Fiona Fidler: Misinterpretations of evidence, and worse misinterpretations of evidence

P-values are frequently misinterpreted. Confidence intervals are too. So are Bayesian statistics. Sometimes this simple equivalence is used as an argument that statistical cognition shouldn’t play a role in deciding which analysis approach to adopt in practice, or to teach to students. But are misinterpretations of these different displays of statistical evidence equally severe?
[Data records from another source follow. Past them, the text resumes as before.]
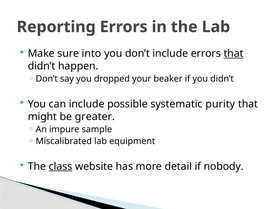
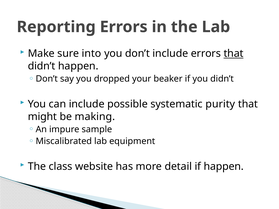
greater: greater -> making
class underline: present -> none
if nobody: nobody -> happen
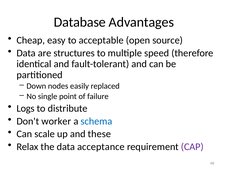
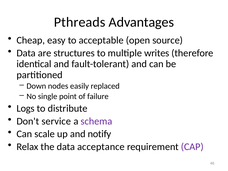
Database: Database -> Pthreads
speed: speed -> writes
worker: worker -> service
schema colour: blue -> purple
these: these -> notify
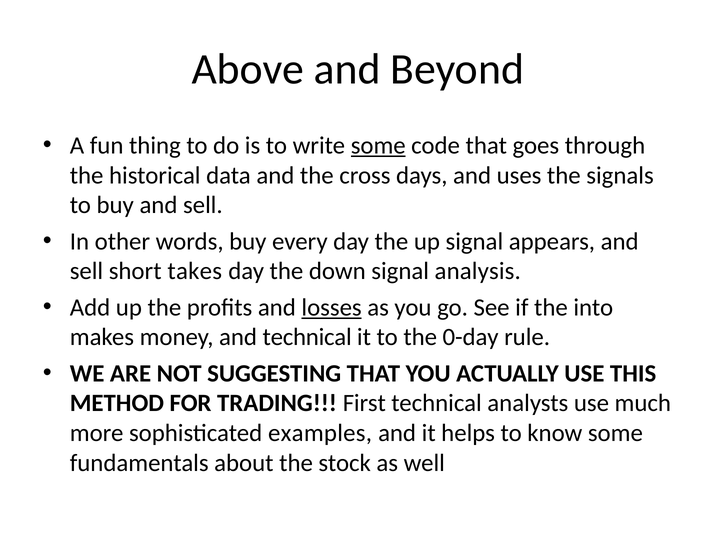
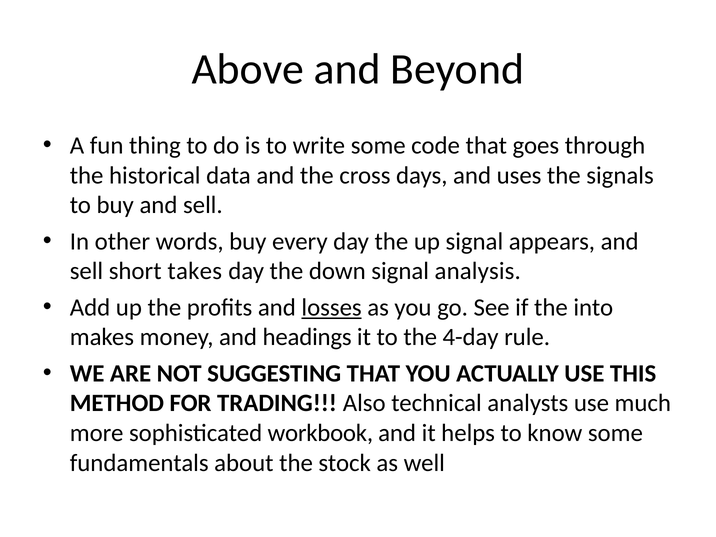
some at (378, 146) underline: present -> none
and technical: technical -> headings
0-day: 0-day -> 4-day
First: First -> Also
examples: examples -> workbook
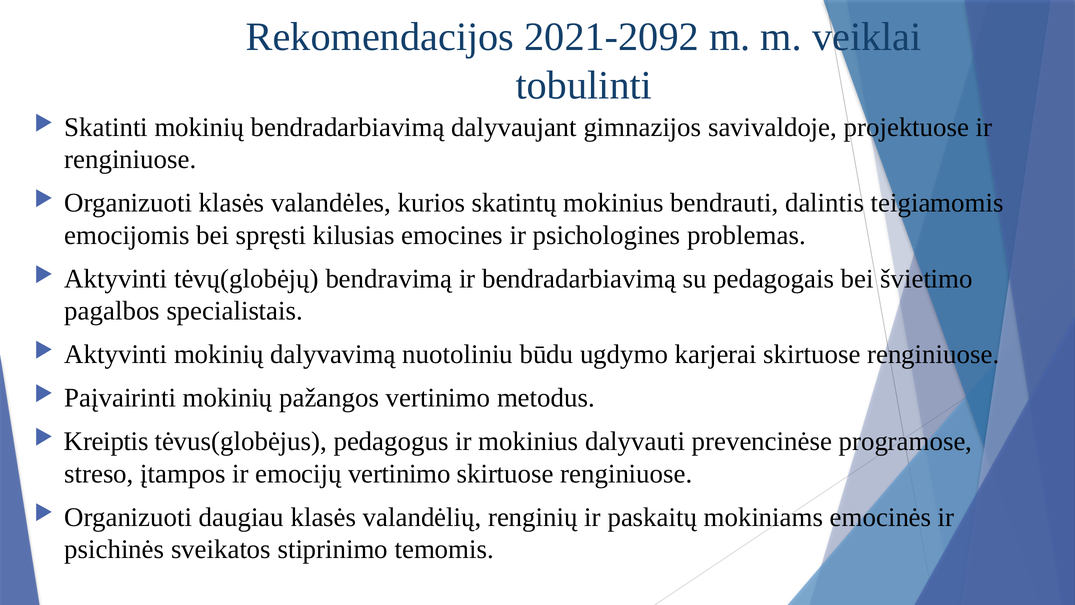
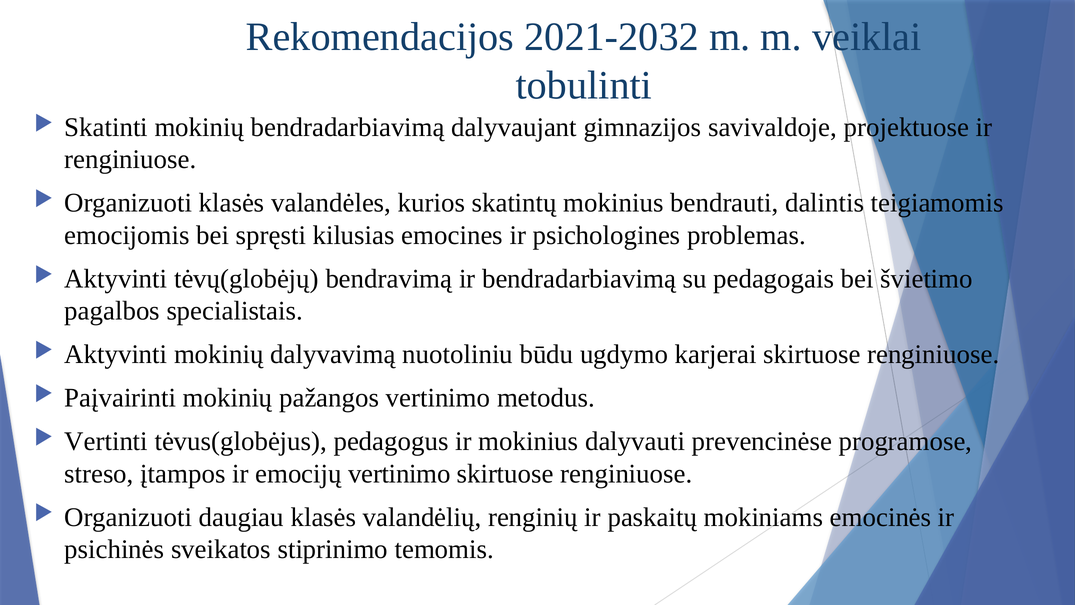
2021-2092: 2021-2092 -> 2021-2032
Kreiptis: Kreiptis -> Vertinti
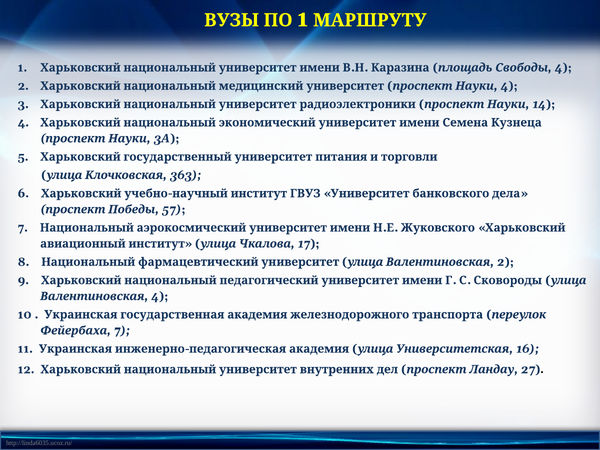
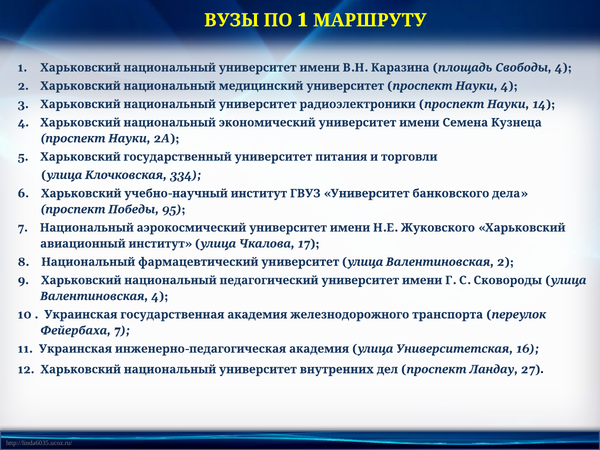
3 at (157, 139): 3 -> 2
363: 363 -> 334
57: 57 -> 95
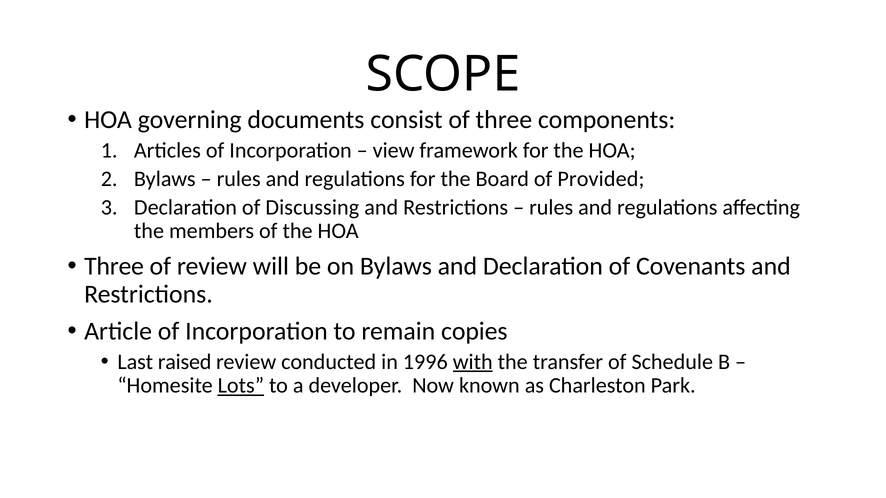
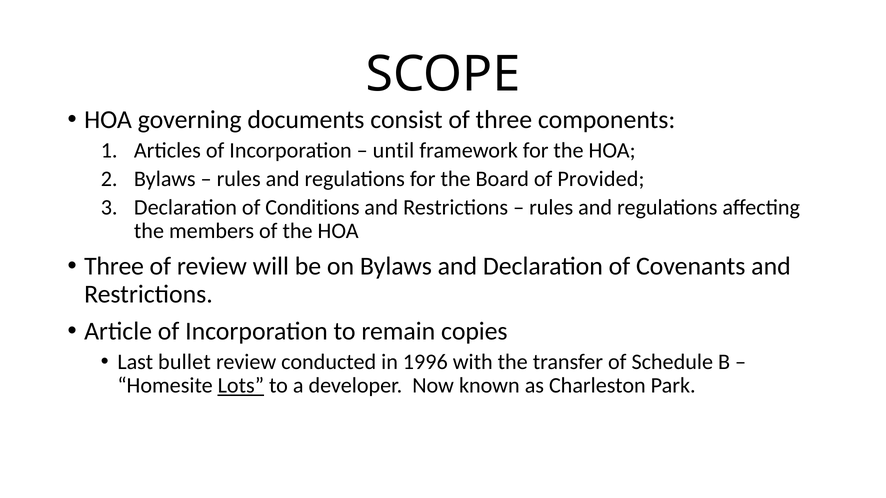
view: view -> until
Discussing: Discussing -> Conditions
raised: raised -> bullet
with underline: present -> none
Do they have the same consequences in practice? In this talk I’ll present the limited empirical evidence related to these questions that we have so far, and suggest that, at the very least, we don’t know enough to assume Abelson’s law yet, i.e., “Under the law of the diffusion of idiocy, every foolish application of significance testing is sooner or later going to be translated into a corresponding foolish practice for confidence limits” (Abelson, 1997, p. 130). There may be other sound reasons – technical or philosophical reasons —to reject one approach or another, but we shouldn’t (yet) consider them cognitively equivalent.
  

Fiona Fidler

Associate Professor, University of Melbourne

Fiona Fidler is Associate Professor at the University of Melbourne, with a joint appointment in the Schools of BioSciences and History and Philosophy of Science. She is broadly interested in how experts, including scientists, make decisions and change their minds. Her past research has examined how methodological change occurs in different disciplines, including psychology, medicine and ecology, and developed methods for eliciting reliable expert judgements to improve decision making. She originally trained as a psychologist, and maintains a strong interest in psychological methods. She also has an abiding interest is statistical controversies, for example, the ongoing debate over Null Hypothesis Significance Testing. She is a current Australian Research Council Future Fellow, and leads the University of Melbourne’s Interdisciplinary MetaResearch Group (IMeRG).